WHAT YOU NEED TO DO:
A) In the walkthrough on splitting sentences in C# with Stanford.NLP, which NuGet package is added to the project?
B) Carry on the walkthrough on splitting sentences in C# with Stanford.NLP from the point where it stops.

EXTRACT PROVIDED:
--------------------------------------------------

Splitting sentences in C# using Stanford.NLP

So I need to break some sentences up. I have a pretty cool regex that does this, however, I want to try out Stanford.NLP for this. Let’s check it out.

  1. Create a Visual Studio C# project.
    I chose a New Console Project and named it SentenceSplitter.
  2. Right-click on the project and choose “Manage NuGet Packages.
  3. Add the Stanford.NLP.CoreNLP nuget package.
  4. Add the following code to Program.cs (This is a variation of the code provide here: http://sergey-tihon.github.io/Stanford.NLP.NET/StanfordCoreNLP.html
    using edu.stanford.nlp.ling;
    using edu.stanford.nlp.pipeline;
    using java.util;
    using System;
    using System.IO;
    using Console = System.Console;
    
    namespace SentenceSplitter
    {
        class Program
        {
            static void Main(string[] args)
            {
                // Path to the folder with models extracted from `stanford-corenlp-3.4-models.jar`
                var jarRoot = @"stanford-corenlp-3.4-models\";
    
                const string text = "I went or a run. Then I went to work. I had a good lunch meeting with a friend name John Jr. The commute home was pretty good.";
    
                // Annotation pipeline configuration
                var props = new Properties();
                props.setProperty("annotators", "tokenize, ssplit, pos, lemma, ner, parse, dcoref");
                props.setProperty("sutime.binders", "0");
    
                // We should change current directory, so StanfordCoreNLP could find all the model files automatically 
                var curDir = Environment.CurrentDirectory;
                Directory.SetCurrentDirectory(jarRoot);
                var pipeline = new StanfordCoreNLP(props);
                Directory.SetCurrentDirectory(curDir);
    
                // Annotation
                var annotation = new Annotation(text);
                pipeline.annotate(annotation);
    
                // these are all the sentences in this document
                // a CoreMap is essentially a Map that uses class objects as keys and has values with custom types
                var sentences = annotation.get(typeof(CoreAnnotations.SentencesAnnotation));
                if (sentences == null)
                {
                    return;
                }
                foreach (Annotation sentence in sentences as ArrayList)
                {
                    Console.WriteLine(sentence);
                }
            }
        }
    }
    

    Warning! If you try to run here, you will get the following exception: Unrecoverable error while loading a tagger model

    java.lang.RuntimeException was unhandled
      HResult=-2146233088
      Message=edu.stanford.nlp.io.RuntimeIOException: Unrecoverable error while loading a tagger model
      Source=stanford-corenlp-3.4
      StackTrace:
           at edu.stanford.nlp.pipeline.StanfordCoreNLP.4.create()
           at edu.stanford.nlp.pipeline.AnnotatorPool.get(String name)
           at edu.stanford.nlp.pipeline.StanfordCoreNLP.construct(Properties A_1, Boolean A_2)

--------------------------------------------------

DATA SEGMENT:

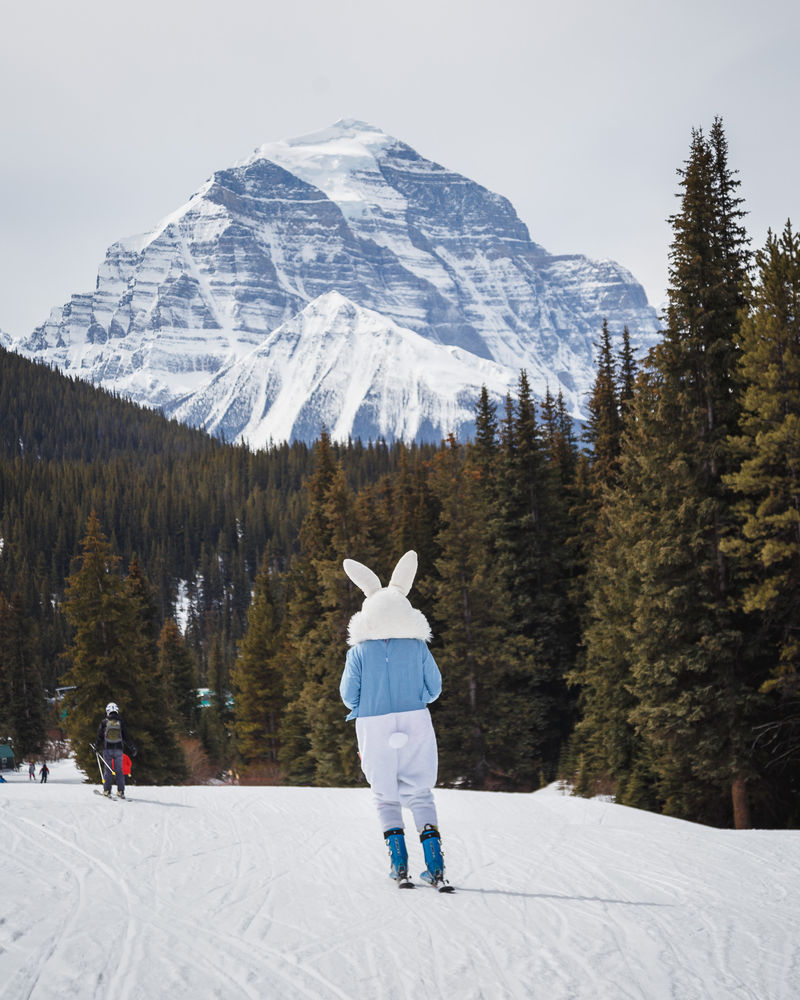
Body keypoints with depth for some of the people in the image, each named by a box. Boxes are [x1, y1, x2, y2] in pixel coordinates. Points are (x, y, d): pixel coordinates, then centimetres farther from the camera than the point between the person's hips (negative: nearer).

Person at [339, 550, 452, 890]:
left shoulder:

--------------------------------------------------

YOUR RESPONSES:
A) Stanford.NLP.CoreNLP

B)
           at edu.stanford.nlp.pipeline.StanfordCoreNLP..ctor(Properties props, Boolean enforceRequirements)
           at edu.stanford.nlp.pipeline.StanfordCoreNLP..ctor(Properties props)
           at SentenceSplitter.Program.Main(String[] args) in c:\Users\jbarneck\Documents\Projects\NLP\SentenceSplitter\SentenceSplitter\Program.cs:line 20
           at System.AppDomain._nExecuteAssembly(RuntimeAssembly assembly, String[] args)
           at System.AppDomain.ExecuteAssembly(String assemblyFile, Evidence assemblySecurity, String[] args)
           at Microsoft.VisualStudio.HostingProcess.HostProc.RunUsersAssembly()
           at System.Threading.ThreadHelper.ThreadStart_Context(Object state)
           at System.Threading.ExecutionContext.RunInternal(ExecutionContext executionContext, ContextCallback callback, Object state, Boolean preserveSyncCtx)
           at System.Threading.ExecutionContext.Run(ExecutionContext executionContext, ContextCallback callback, Object state, Boolean preserveSyncCtx)
           at System.Threading.ExecutionContext.Run(ExecutionContext executionContext, ContextCallback callback, Object state)
           at System.Threading.ThreadHelper.ThreadStart()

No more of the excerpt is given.